Well I have to tell you that I am just following the syllabus set up by the department. I am infinitely impressed by the professors, including the current lecturer who has less than a semester’s experience with XHTML and CSS. From lecture 2 he was already explaining semantics, machine-readability, and device independence. The students are not touching CSS until week 2. I’m going to dig up some lecture slides to show you guys, you would love them. If anyone is thinking about a good place for InfoSci, Cornell is my recommendation.
I would also learn to them:
HTML 4.01 strict
depreciated tags? what is that?
Why XHTML has no real advantage (for most webpages) over HTML though WWW promotes XHTML
UTF-8 (versus eg ISO 8859-1)
useful metatags ??
importance of links, headings, alt, title for SEO
code indentation
structuring a webpage so it is readable on Dustins Naked Day
Johan: I would love to cover all that stuff, but unfortunately it’s not in the syllabus. The course teaches XHTML 1.0 Strict, and while it’s nice for them to write valid, well-formed XML, it bothers me to no end that they honestly think they are using real XHTML. Oh well
You could of course go around that and point them to useful websites to explore.
Like quirksmode.org, 456bereastreet.com, … (you can fill in the dots)
Johan: i’m sure we’ll all be doing that. in the meantime, c, what do you mean ‘intense’? also i find it interesting that so many of these kids choose to block flash ads, or that they know how to (they are taking intro to html). someone should tell yahoo etc.
“intense” means that I was so nervous, I almost exploded. It’s natural for me to be nervous when I am speaking in front of a crowd, and I at least think I managed to control it.
Christian, what did you mean by “it bothers me to no end that they honestly think they are using real XHTML?” I may just be misinterpreting, but isn’t XHTML Strict real XHTML?
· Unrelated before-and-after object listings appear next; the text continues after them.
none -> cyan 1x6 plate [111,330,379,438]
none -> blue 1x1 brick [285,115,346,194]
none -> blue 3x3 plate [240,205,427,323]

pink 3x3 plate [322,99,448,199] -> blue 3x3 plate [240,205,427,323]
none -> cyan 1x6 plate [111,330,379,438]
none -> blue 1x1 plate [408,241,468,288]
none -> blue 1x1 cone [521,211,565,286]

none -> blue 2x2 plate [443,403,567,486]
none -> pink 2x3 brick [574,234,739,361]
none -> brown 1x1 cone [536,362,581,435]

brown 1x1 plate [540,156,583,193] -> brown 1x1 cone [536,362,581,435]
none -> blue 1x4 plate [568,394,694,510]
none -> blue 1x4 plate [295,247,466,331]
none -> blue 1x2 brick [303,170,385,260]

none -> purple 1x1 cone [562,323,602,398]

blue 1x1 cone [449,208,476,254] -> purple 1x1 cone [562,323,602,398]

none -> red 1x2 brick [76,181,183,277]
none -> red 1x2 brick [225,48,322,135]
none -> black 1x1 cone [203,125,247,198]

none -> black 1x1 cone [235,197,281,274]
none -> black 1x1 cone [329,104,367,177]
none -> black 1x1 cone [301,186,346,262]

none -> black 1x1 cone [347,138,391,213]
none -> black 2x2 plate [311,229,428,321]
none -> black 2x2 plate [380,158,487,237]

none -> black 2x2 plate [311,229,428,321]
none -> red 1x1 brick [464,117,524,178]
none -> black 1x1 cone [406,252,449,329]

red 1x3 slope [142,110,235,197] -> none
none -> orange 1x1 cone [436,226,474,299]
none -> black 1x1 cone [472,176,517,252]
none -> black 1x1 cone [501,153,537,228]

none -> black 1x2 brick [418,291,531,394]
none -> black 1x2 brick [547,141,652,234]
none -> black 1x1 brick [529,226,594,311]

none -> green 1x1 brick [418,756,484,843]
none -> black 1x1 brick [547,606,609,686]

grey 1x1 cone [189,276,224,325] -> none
No. It’s all about the interpretation by the machine that is parsing it. Real XHTML is only when the XHTML markup is served as application/xhtml+xml. Then the browser interprets it as XHTML and uses all the processing features that an XML parser offers. If it is served as text/xml (the only way IE 7 and below can understand it), then it is parsed as classic SGML-based HTML, and what actually occurs is the following:
In short, you are writing Strict XHTML only to serve it as HTML, and you are dropping support for any limited SGML parsers that cannot handle these incorrect tags. It’s a scary situation altogether. You can read sending xhtml as text/html considered harmful for more insight.
Very useful feedback from your students, this results are really interesting. It will be good to go on with this practice!
(Hey! This Live preview feature was really cool!)
I prefer teaching XHTM to HTML 4.01 if the following condition is met:
Students save their files with an .xhtml extension. That way FFox (and all good gen 7 browsers) will treat the page as real XHTML. From day one they are taught the value of proper nesting of tags, etc. Everything that is enforced in XHTML 1.0 strict is IMHO good practice for HTML 4.01 as well. Should the student in the future wish to use HTML 4.01 or serve XHTML with an HTML MIME-header (perhaps for JavaScript reasons) he or she has hopefully developed good coding practices.